So, how do you know your mobile specs?

Monkey Archive Forums/Digital Discussion/So, how do you know your mobile specs?

GfK(Posted 2013) [#1]
Still plodding away on PC and Mac, which is fairly straightforward as far as specification is concerned. Easy to find out how much graphics memory you have, easy to find out your CPU speed, and all the rest of it.

But how do you find out the specifications for, say, an iPhone 4? Or a Galaxy S2? Or even a lower-end Android phone/tablet? I figure this kind of info is vital when developing for mobile as standards will vary a lot and you might not want customers with crap Android devices to try your game and give it a bad rating just because their hardware isn't good enough.


therevills(Posted 2013) [#2]
I normally look on GSMArena, they give you heaps of info and you can even compare devices:

http://www.gsmarena.com/lg_optimus_one_p500-3516.php


GfK(Posted 2013) [#3]
I should probably expand the question a little, to highlight what I'm really getting at.

Suppose you've got a game that runs great on a Galaxy S3, but not at all on an el-cheapo "Android" phone from the bargain shelf in Lidl. This question is aimed at the iOS market as well as Android, but are there ways to restrict installation to hardware with a minimum specification? Otherwise you'll get all the folks with ancient 1st gen Android Crapola phones posting one-star "meh, it doesn't work and my phone is brand new, only 6 years old!" reviews.


Amon(Posted 2013) [#4]
With what I've noticed of the playstore lately it will notify you if the handset you have is compatible or not with what you are trying to download.

Basically when you're setting up your device and link your google account to it, when attempting to download something on the playstore it will let you know if it is compatible or not.


GfK(Posted 2013) [#5]
But how does Playstore know what the game requirements are?


Amon(Posted 2013) [#6]
It pulls the information about your app from your device; what access/permissions have been granted etc!

Other than that it's about all I know about the low level inner workings of googleplay.


GfK(Posted 2013) [#7]
access/permissions? Explain?


Amon(Posted 2013) [#8]
For instance you could end up with bad reviews for allowing your match 3 game to access parts of the handset that it should have no reason to access.

An example would be allowing your game to access contacts lists, recent calls etc when it doesn't need to.

So many times I've seen a great game on android get absolutely crappy reviews because the developer has allowed the app to access areas of the phone that it doesn't and should not need to.


therevills(Posted 2013) [#9]
Amon is talking about the AndroidManifest.xml.

With the xml you specify access and permissions which your app needs.

http://developer.android.com/guide/topics/manifest/manifest-intro.html

In there you can tell Google Play that your game will only run on large screens, SDK version 13 etc.


GfK(Posted 2013) [#10]
Bloody hell... aside from writing a game, that looks like a chore in itself.


JIM(Posted 2013) [#11]
If you're interested in scaling the game on as wide a range of devices as possible, you're gonna have a bit of work to do.

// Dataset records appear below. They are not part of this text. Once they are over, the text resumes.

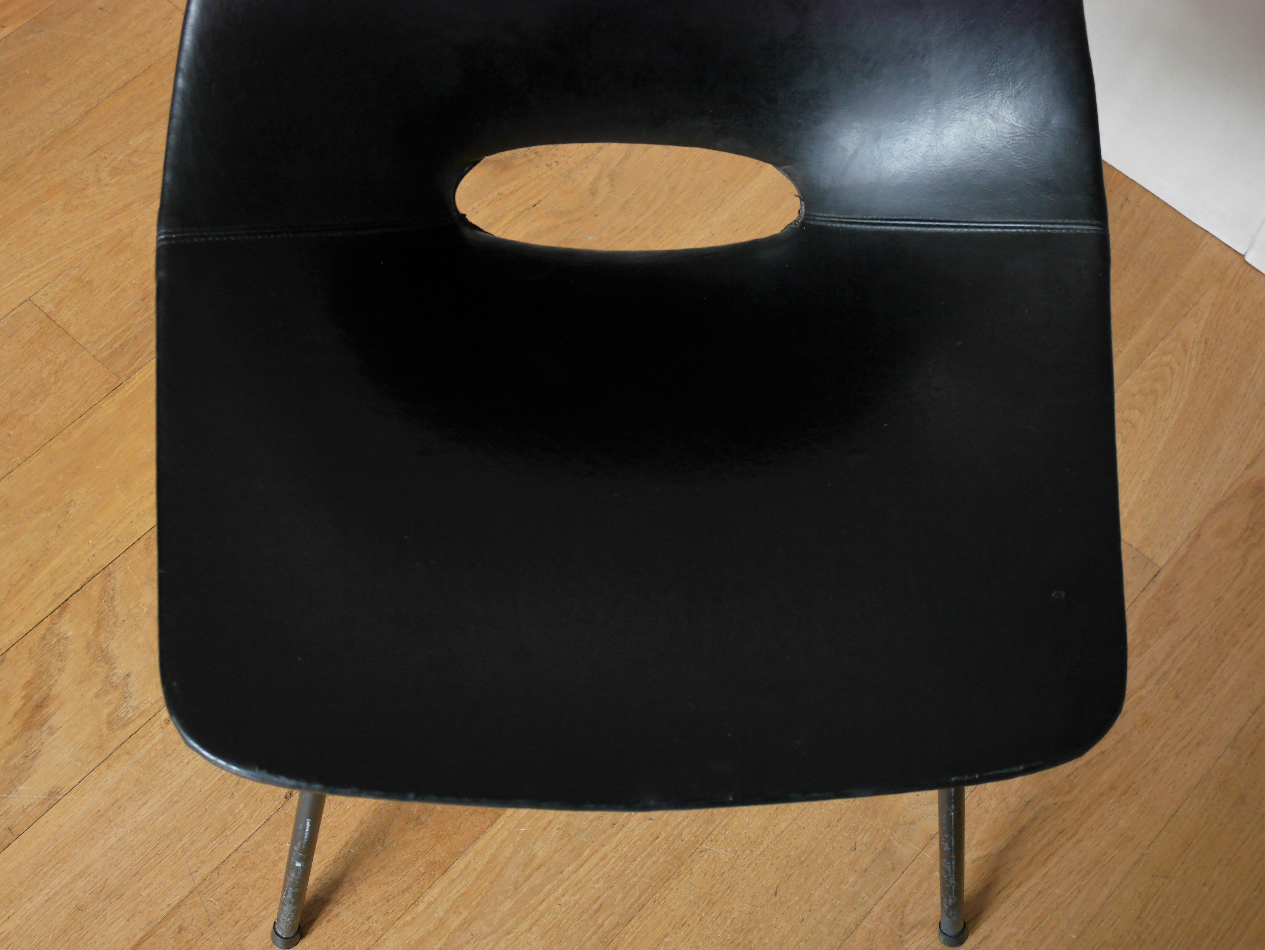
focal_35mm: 50
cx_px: 632
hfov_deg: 38.2
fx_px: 1828
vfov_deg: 29.1
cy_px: 475
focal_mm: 25
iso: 640
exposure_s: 1/60
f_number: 5.1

The way we have it setup at work is:

Build a list (XLS) of presets for GPU ( usually 6 presets ), CPU (single-core, dual and quad) and MEM (256, 512, 1024+).

Then, because devices have the bad habit of not reporting everything, build a huge list that matches GPU names and sometimes device names to the presets.

If you can't find the GPU name, fall back on CPU to actually give a hint of the overall performance and maybe use the amount of RAM as well.

Note 1: If you are fillrate (or pixel shader) bound, then consider the performance-per-pixel of the GPU. Example: iPad2 is better than iPad 3 at this.

Note 2: Mali 400 MP is the devil itself. There are TONS of diferent implementation of this GPU alone: MP2, MP3 and MP4 refer to GPU cores, there's also different frequencies (250 up to 450 MHz) and there's no way to know unless you consult GSM arena or some wiki, and finally there's different mainboard architectures that permit higher fillrate and so on. So you can have a really Crappy Mali-400 (low-end Androids are super-fond of this one), and mid-high end ones (Galaxy S2).

On iOS you cannot restrict your app per-device. Best you can do is per-OS version. That way you can eliminate 3G by restricting to iOS5+. You can also restrict by features: Compass (iPhone/iPod 4+), Camera (gets rid of iPod 4 in case you need more than 256MB RAM), etc.

On Android you should have a lot more options of restriction, but at some point its not even worth bothering.
The downside is that some people may rate the app negative due to performance issues on low ends.

Another thing that's pretty uncool when it comes to scaling: resources. If you want to have nice graphics on iPad3/4 and Nexus 10, you're going to need very high-res resources in most cases. Those resources would slow down low end devices completely. This is why you should have different resources for different resolutions (although it will increase the app size).